┌──

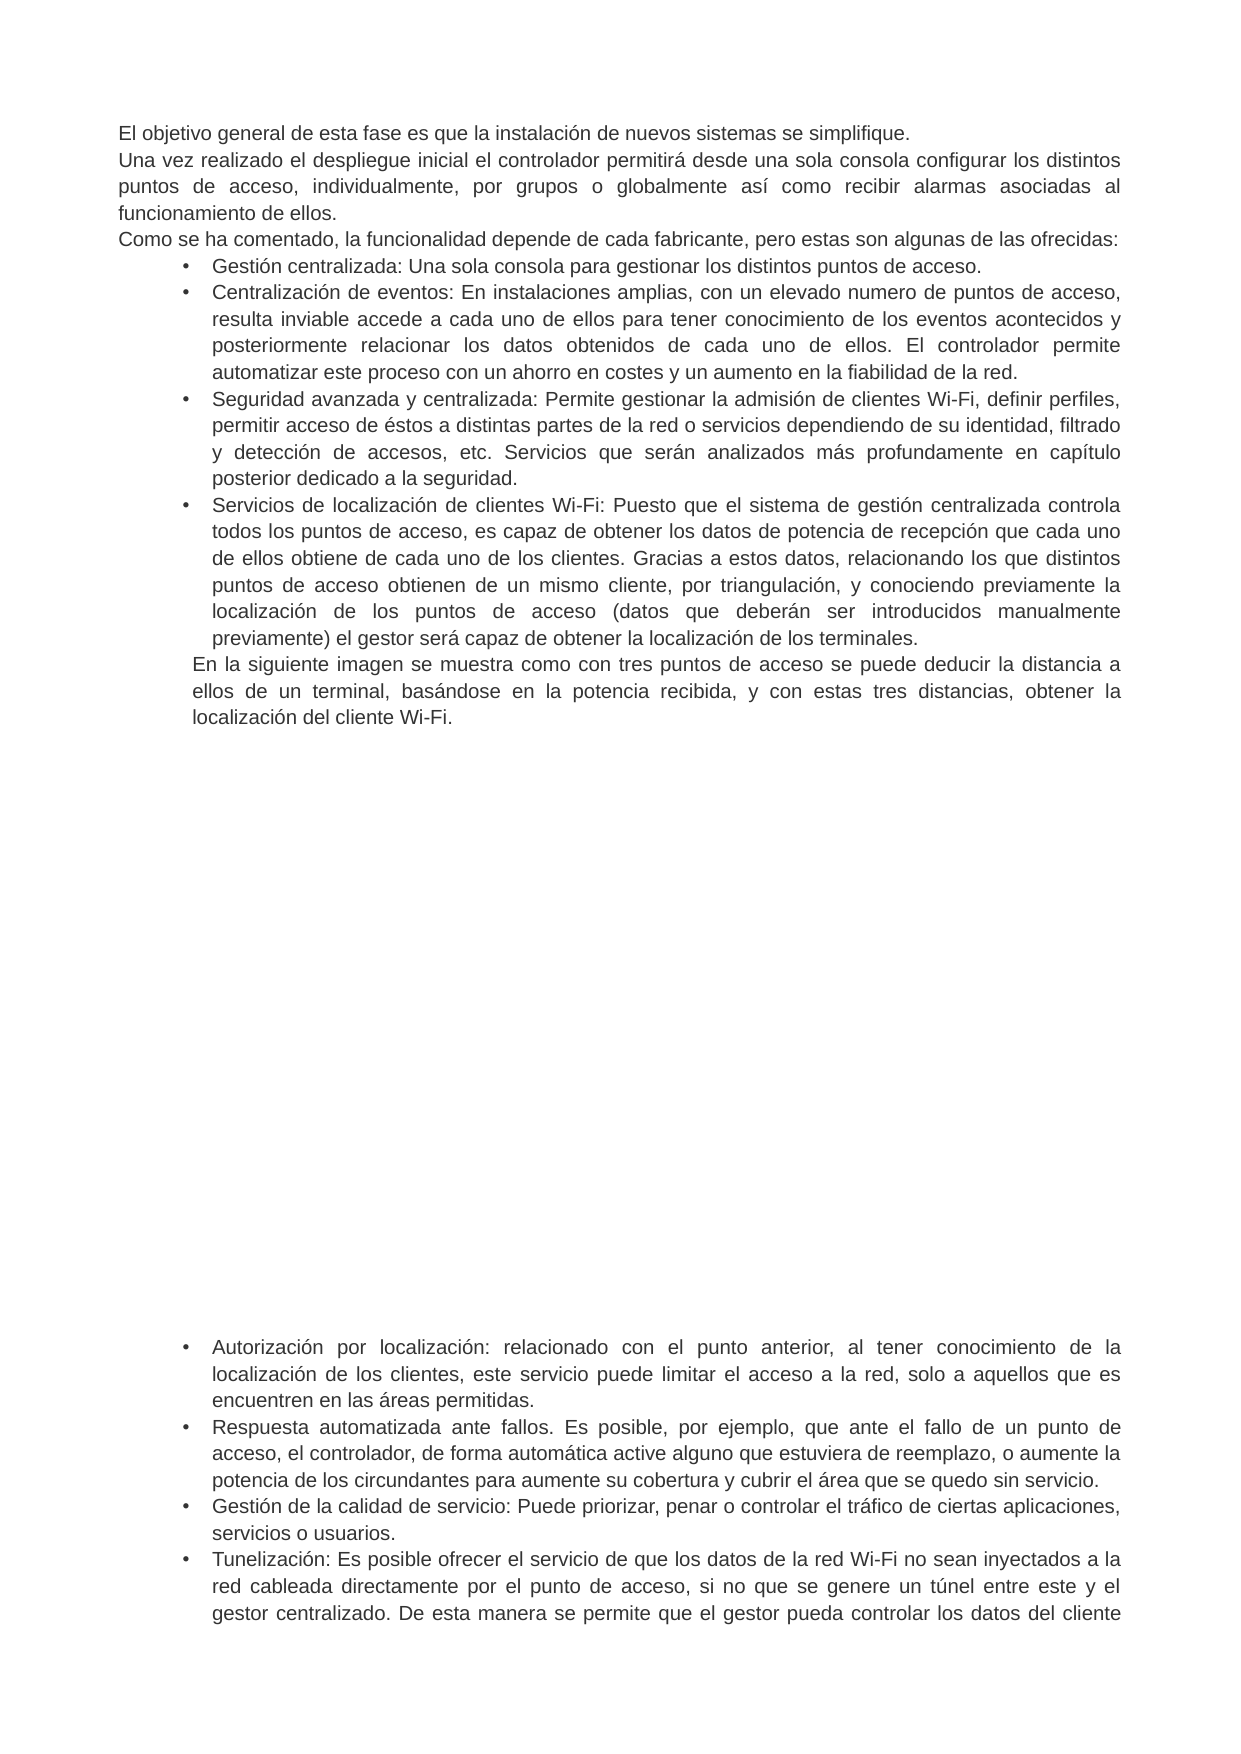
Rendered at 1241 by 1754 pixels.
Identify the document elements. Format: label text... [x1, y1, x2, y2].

list Gestión de la calidad de servicio: Puede priorizar, penar o controlar el tráfico de ciertas aplicaciones, servicios o usuarios. [182, 1492, 1122, 1545]
text En la siguiente imagen se muestra como con tres puntos de acceso se puede deducir la distancia a ellos de un terminal, basándose en la potencia recibida, y con estas tres distancias, obtener la localización del cliente Wi-Fi. [192, 649, 1122, 729]
text El objetivo general de esta fase es que la instalación de nuevos sistemas se simplifique. [118, 118, 1122, 145]
text Como se ha comentado, la funcionalidad depende de cada fabricante, pero estas son algunas de las ofrecidas: [118, 224, 1122, 251]
list Centralización de eventos: En instalaciones amplias, con un elevado numero de puntos de acceso, resulta inviable accede a cada uno de ellos para tener conocimiento de los eventos acontecidos y posteriormente relacionar los datos obtenidos de cada uno de ellos. El controlador permite automatizar este proceso con un ahorro en costes y un aumento en la fiabilidad de la red. [182, 277, 1122, 384]
list Gestión centralizada: Una sola consola para gestionar los distintos puntos de acceso. [182, 251, 1122, 277]
list Servicios de localización de clientes Wi-Fi: Puesto que el sistema de gestión centralizada controla todos los puntos de acceso, es capaz de obtener los datos de potencia de recepción que cada uno de ellos obtiene de cada uno de los clientes. Gracias a estos datos, relacionando los que distintos puntos de acceso obtienen de un mismo cliente, por triangulación, y conociendo previamente la localización de los puntos de acceso (datos que deberán ser introducidos manualmente previamente) el gestor será capaz de obtener la localización de los terminales. [182, 490, 1122, 649]
list Respuesta automatizada ante fallos. Es posible, por ejemplo, que ante el fallo de un punto de acceso, el controlador, de forma automática active alguno que estuviera de reemplazo, o aumente la potencia de los circundantes para aumente su cobertura y cubrir el área que se quedo sin servicio. [182, 1412, 1122, 1492]
list Tunelización: Es posible ofrecer el servicio de que los datos de la red Wi-Fi no sean inyectados a la red cableada directamente por el punto de acceso, si no que se genere un túnel entre este y el gestor centralizado. De esta manera se permite que el gestor pueda controlar los datos del cliente [182, 1545, 1122, 1624]
list Autorización por localización: relacionado con el punto anterior, al tener conocimiento de la localización de los clientes, este servicio puede limitar el acceso a la red, solo a aquellos que es encuentren en las áreas permitidas. [182, 1332, 1122, 1412]
list Seguridad avanzada y centralizada: Permite gestionar la admisión de clientes Wi-Fi, definir perfiles, permitir acceso de éstos a distintas partes de la red o servicios dependiendo de su identidad, filtrado y detección de accesos, etc. Servicios que serán analizados más profundamente en capítulo posterior dedicado a la seguridad. [182, 384, 1122, 490]
text Una vez realizado el despliegue inicial el controlador permitirá desde una sola consola configurar los distintos puntos de acceso, individualmente, por grupos o globalmente así como recibir alarmas asociadas al funcionamiento de ellos. [118, 145, 1122, 224]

└──

▶ **AIM OF THE EXERCISE**:
Copy the item above word for word, leaving out the picture.

▶ **ANSWER TO THE EXERCISE**:
Rendered at 1241 by 1754 pixels.
Identify the document elements. Format: label text... [x1, y1, x2, y2].

list Gestión de la calidad de servicio: Puede priorizar, penar o controlar el tráfico de ciertas aplicaciones, servicios o usuarios. [182, 1492, 1122, 1545]
text En la siguiente imagen se muestra como con tres puntos de acceso se puede deducir la distancia a ellos de un terminal, basándose en la potencia recibida, y con estas tres distancias, obtener la localización del cliente Wi-Fi. [192, 649, 1122, 729]
text El objetivo general de esta fase es que la instalación de nuevos sistemas se simplifique. [118, 118, 1122, 145]
text Como se ha comentado, la funcionalidad depende de cada fabricante, pero estas son algunas de las ofrecidas: [118, 224, 1122, 251]
list Centralización de eventos: En instalaciones amplias, con un elevado numero de puntos de acceso, resulta inviable accede a cada uno de ellos para tener conocimiento de los eventos acontecidos y posteriormente relacionar los datos obtenidos de cada uno de ellos. El controlador permite automatizar este proceso con un ahorro en costes y un aumento en la fiabilidad de la red. [182, 277, 1122, 384]
list Gestión centralizada: Una sola consola para gestionar los distintos puntos de acceso. [182, 251, 1122, 277]
list Servicios de localización de clientes Wi-Fi: Puesto que el sistema de gestión centralizada controla todos los puntos de acceso, es capaz de obtener los datos de potencia de recepción que cada uno de ellos obtiene de cada uno de los clientes. Gracias a estos datos, relacionando los que distintos puntos de acceso obtienen de un mismo cliente, por triangulación, y conociendo previamente la localización de los puntos de acceso (datos que deberán ser introducidos manualmente previamente) el gestor será capaz de obtener la localización de los terminales. [182, 490, 1122, 649]
list Respuesta automatizada ante fallos. Es posible, por ejemplo, que ante el fallo de un punto de acceso, el controlador, de forma automática active alguno que estuviera de reemplazo, o aumente la potencia de los circundantes para aumente su cobertura y cubrir el área que se quedo sin servicio. [182, 1412, 1122, 1492]
list Tunelización: Es posible ofrecer el servicio de que los datos de la red Wi-Fi no sean inyectados a la red cableada directamente por el punto de acceso, si no que se genere un túnel entre este y el gestor centralizado. De esta manera se permite que el gestor pueda controlar los datos del cliente [182, 1545, 1122, 1624]
list Autorización por localización: relacionado con el punto anterior, al tener conocimiento de la localización de los clientes, este servicio puede limitar el acceso a la red, solo a aquellos que es encuentren en las áreas permitidas. [182, 1332, 1122, 1412]
list Seguridad avanzada y centralizada: Permite gestionar la admisión de clientes Wi-Fi, definir perfiles, permitir acceso de éstos a distintas partes de la red o servicios dependiendo de su identidad, filtrado y detección de accesos, etc. Servicios que serán analizados más profundamente en capítulo posterior dedicado a la seguridad. [182, 384, 1122, 490]
text Una vez realizado el despliegue inicial el controlador permitirá desde una sola consola configurar los distintos puntos de acceso, individualmente, por grupos o globalmente así como recibir alarmas asociadas al funcionamiento de ellos. [118, 145, 1122, 224]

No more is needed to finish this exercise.